La date de naissance lors de l'inscription

Or, aujourd'hui, il n'existe pas de norme industrielle. Les entreprises utilisent donc chacune des systèmes différents. Dans la majorité des cas, les réseaux sociaux demandent la date de la naissance de l'internaute lors de son inscription. En dessous de 13 ans, il ne peut pas accéder au service. Cette limite est inscrite dans plusieurs législations, dont la loi française. Si la personne a entre 13 et 18 ans, certaines fonctionnalités seront désactivées par défaut sur la plupart des plateformes. Ces restrictions ont été mises en place à mesure que les réseaux sociaux étaient accusés de laisser les mineurs accéder à des contenus inappropriés et/ou choquants. 

En théorie, le système semble simple. En pratique, les plateformes doivent mettre en place des systèmes de vérification d'âge qui – tout en étant fiables – doivent respecter la vie privée des mineurs et leur anonymat en ligne. Instagram, filiale de Meta, vient de présenter de nouvelles fonctionnalités pour vérifier l'âge de ses utilisateurs lorsqu'ils changent leur âge pour le faire passer à 18 ans ou plus. Il va désormais avoir recours à un algorithme de reconnaissance des traits du visage développé par la start-up britannique Yoti. Les utilisateurs devront ainsi fournir une vidéo de leur visage qui sera analysée. La marge d'erreur de cette technologie serait d'environ 1,5 an pour les 13-19 ans, d'après l'entreprise. 

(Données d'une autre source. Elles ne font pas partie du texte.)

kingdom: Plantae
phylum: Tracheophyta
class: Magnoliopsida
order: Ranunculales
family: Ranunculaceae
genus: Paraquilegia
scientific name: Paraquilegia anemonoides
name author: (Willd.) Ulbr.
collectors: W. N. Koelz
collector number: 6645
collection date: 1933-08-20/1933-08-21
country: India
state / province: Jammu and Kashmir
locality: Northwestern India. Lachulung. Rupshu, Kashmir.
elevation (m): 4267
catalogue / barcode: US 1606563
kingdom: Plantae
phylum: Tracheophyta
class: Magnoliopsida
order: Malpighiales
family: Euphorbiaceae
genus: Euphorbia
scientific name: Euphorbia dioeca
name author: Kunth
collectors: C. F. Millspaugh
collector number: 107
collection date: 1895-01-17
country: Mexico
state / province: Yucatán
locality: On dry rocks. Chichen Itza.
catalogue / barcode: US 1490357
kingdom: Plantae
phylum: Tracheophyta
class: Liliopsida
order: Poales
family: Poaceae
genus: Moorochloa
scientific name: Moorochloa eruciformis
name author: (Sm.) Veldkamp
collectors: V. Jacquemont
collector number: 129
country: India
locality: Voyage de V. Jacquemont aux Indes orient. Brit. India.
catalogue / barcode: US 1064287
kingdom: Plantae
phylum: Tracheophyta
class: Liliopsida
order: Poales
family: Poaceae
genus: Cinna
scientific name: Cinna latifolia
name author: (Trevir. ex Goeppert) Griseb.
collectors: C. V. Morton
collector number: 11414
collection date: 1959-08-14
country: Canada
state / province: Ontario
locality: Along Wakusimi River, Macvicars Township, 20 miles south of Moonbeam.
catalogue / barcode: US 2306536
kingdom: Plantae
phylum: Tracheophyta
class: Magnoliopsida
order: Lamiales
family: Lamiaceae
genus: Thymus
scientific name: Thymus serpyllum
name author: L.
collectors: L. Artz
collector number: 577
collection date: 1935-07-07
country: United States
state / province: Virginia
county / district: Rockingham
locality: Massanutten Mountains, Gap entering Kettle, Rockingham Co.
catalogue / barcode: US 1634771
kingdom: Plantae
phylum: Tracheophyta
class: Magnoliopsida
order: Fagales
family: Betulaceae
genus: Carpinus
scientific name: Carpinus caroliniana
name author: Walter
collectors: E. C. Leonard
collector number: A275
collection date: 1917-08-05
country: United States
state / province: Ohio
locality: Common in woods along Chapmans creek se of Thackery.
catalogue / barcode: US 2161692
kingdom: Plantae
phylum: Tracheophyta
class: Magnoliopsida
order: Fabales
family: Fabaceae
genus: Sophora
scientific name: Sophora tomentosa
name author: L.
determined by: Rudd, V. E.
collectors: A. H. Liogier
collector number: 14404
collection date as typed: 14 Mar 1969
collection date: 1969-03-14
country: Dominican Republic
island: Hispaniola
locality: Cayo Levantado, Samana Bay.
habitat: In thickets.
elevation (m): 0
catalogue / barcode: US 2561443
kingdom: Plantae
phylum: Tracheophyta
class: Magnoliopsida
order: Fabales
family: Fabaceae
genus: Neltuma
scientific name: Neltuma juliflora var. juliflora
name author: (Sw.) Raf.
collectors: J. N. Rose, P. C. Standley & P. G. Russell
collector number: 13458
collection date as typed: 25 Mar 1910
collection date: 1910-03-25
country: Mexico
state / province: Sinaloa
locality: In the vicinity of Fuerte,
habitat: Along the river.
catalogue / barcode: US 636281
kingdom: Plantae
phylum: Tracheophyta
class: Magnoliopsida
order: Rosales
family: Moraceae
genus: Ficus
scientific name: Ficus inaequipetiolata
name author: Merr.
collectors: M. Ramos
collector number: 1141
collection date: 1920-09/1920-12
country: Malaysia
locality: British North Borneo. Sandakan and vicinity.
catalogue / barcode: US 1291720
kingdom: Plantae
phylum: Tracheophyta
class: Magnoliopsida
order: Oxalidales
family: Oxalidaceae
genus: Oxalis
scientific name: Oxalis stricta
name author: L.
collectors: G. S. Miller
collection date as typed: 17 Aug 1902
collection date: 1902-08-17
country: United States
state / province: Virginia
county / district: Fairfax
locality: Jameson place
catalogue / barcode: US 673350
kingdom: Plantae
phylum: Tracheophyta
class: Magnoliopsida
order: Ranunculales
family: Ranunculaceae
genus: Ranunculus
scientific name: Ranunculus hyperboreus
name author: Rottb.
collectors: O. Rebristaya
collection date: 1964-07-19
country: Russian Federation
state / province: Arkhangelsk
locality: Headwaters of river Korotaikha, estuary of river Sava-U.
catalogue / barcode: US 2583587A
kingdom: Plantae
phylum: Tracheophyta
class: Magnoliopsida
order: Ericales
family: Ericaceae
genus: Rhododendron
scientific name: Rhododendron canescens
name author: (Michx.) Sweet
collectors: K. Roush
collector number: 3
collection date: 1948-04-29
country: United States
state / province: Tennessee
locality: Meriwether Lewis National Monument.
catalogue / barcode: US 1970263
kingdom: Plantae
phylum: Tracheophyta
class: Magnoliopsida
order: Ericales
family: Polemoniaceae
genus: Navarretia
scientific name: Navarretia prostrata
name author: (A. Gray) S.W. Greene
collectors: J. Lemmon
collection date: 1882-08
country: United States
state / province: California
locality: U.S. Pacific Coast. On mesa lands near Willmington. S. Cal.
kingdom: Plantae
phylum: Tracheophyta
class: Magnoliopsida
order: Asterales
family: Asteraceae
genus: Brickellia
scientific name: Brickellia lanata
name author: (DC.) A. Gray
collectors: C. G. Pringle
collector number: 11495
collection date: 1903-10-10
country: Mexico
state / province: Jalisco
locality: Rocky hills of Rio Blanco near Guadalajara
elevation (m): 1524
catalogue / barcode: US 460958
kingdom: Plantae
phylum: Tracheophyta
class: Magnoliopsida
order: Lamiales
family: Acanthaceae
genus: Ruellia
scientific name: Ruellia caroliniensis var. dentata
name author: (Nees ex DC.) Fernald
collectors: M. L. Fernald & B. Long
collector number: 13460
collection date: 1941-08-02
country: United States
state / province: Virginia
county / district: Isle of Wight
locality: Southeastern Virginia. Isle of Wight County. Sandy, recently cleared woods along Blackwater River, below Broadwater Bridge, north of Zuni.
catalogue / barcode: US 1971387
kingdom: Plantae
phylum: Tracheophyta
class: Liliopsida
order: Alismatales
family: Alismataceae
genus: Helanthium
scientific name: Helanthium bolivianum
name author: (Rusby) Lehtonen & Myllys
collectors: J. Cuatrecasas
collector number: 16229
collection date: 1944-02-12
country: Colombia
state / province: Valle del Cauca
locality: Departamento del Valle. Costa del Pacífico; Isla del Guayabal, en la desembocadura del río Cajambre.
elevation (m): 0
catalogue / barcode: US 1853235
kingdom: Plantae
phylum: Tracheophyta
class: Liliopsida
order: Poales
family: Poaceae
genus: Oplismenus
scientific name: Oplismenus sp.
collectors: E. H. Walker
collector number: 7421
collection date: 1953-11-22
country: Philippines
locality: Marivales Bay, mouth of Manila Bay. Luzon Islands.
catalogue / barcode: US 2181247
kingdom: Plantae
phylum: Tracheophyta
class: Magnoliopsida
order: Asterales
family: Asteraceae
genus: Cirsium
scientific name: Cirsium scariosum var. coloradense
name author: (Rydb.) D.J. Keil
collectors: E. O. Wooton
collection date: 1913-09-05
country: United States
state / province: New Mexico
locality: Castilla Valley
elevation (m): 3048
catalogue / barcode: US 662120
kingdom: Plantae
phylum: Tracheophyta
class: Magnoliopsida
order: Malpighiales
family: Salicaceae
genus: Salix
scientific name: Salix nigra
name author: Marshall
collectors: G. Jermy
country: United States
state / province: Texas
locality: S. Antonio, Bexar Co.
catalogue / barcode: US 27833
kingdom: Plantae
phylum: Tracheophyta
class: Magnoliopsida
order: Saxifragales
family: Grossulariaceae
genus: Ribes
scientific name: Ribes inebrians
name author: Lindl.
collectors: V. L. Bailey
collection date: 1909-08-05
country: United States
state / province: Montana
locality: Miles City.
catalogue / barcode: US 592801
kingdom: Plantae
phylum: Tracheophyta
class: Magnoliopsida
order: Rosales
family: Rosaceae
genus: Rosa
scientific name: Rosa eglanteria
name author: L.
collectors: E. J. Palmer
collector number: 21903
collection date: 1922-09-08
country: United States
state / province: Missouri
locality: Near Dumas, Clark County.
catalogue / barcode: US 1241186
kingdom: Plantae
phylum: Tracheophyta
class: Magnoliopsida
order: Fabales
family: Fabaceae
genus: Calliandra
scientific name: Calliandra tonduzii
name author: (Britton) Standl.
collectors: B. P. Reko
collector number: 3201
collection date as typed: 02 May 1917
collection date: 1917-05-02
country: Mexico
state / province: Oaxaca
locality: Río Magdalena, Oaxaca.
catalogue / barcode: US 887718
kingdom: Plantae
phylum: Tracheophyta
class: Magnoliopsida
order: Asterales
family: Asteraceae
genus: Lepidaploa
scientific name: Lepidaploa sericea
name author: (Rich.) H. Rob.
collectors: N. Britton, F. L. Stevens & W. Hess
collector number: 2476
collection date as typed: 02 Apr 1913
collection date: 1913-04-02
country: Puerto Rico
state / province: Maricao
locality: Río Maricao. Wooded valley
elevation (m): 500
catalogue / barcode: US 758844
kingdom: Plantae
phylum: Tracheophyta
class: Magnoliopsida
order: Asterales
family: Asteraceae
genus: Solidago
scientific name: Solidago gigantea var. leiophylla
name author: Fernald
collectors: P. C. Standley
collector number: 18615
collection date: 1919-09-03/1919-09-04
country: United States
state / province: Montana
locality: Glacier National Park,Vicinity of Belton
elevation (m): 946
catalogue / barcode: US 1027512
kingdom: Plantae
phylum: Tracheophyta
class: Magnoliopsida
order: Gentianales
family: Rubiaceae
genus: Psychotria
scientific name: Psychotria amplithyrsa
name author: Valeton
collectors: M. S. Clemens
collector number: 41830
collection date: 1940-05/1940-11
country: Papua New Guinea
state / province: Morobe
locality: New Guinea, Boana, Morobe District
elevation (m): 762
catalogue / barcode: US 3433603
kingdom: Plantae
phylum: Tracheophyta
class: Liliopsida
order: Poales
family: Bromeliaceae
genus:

Ce système pose nécessairement des questions sur la protection des données biométriques des mineurs bien que la start-up promette évidemment n'en garder aucune copie.
 

La problématique des sites pornographiques

Les mêmes problématiques se posent pour les sites pornographiques. Le débat a été relancé en mai 2022 à l'occasion d'une procédure dans laquelle l'Autorité de régulation de la communication audiovisuelle et numérique (Arcom) souhaitait obtenir le blocage par les fournisseurs d'accès à internet (FAI) français de cinq sites pornographiques. Elle estimait que la fenêtre de consentement – un simple clic sur la page d'accueil – pour vérifier l'âge des internautes n'était pas recevable.

Ce système n'est en théorie plus autorisé en France. Les éditeurs de site sont désormais tenus d'utiliser d'autres systèmes plus robustes. Or, la loi ne précise pas les moyens à utiliser. "Le choix d'une solution technique conforme au RGPD et ne posant pas de risque en ce qui concerne la vie privée", avait simplement déclaré le Sénat lors de l'examen du texte. Cependant, l'Arcom n'a pas réussi à obtenir le blocage à cause d'une erreur de procédure qui rendait caduque l'assignation des FAI. 

Cette problématique dépasse les frontières. En avril 2019, le législateur britannique a adopté une loi obligeant les sites pornographiques à mettre en place un système de vérification de l'âge avant que les internautes puissent accéder au contenu. La mise en pratique de ce système de filtrage a été un véritable flop. En pratique, comment vérifier l'âge d'une personne tout en protégeant son identité, se demandaient de nombreux experts. En octobre 2019, le gouvernement a finalement laissé tomber. 
 

Un exemple de parcours via un tiers certifié

Plusieurs recherches sont en cours pour trouver des solutions techniques adaptées. Le laboratoire d'innovation numérique de la Cnil (Linc), Olivier Blazy, professeur de l’Ecole polytechnique et chercheur en cryptographie et le Pôle d’Expertise de la Régulation Numérique (PEReN) de l’Etat ont développé un exemple de mise en oeuvre d'un système de vérification de l'âge. Leurs travaux ont été publiés le 21 juin. Il repose sur des briques de base utilisées en cryptologie. Elles permettent à des personnes identifiées de prouver qu'une situation est réelle sans avoir à révéler les informations relatives à cette situation. 

En pratique, la personne souhaitant se connecter à un site soumis à une limite d'âge choisit un tiers certifié, tel qu'une banque, un fournisseur d'énergie... Elle s'y connecte et fournit le document au tiers qui le signe si elle a l'âge requis sans qu'il ne sache la raison de l'utilisation ultérieure du document. La personne revient sur le premier service et lui fournit le document signé. Il vérifie que celui-ci correspond au document qu'il avait délivré que la signature est valide. Par conséquent, le site ne sait rien sur la personne à part qu'elle a l'âge requis, ni sur l'organisme qui a validé le document, concluent les chercheurs.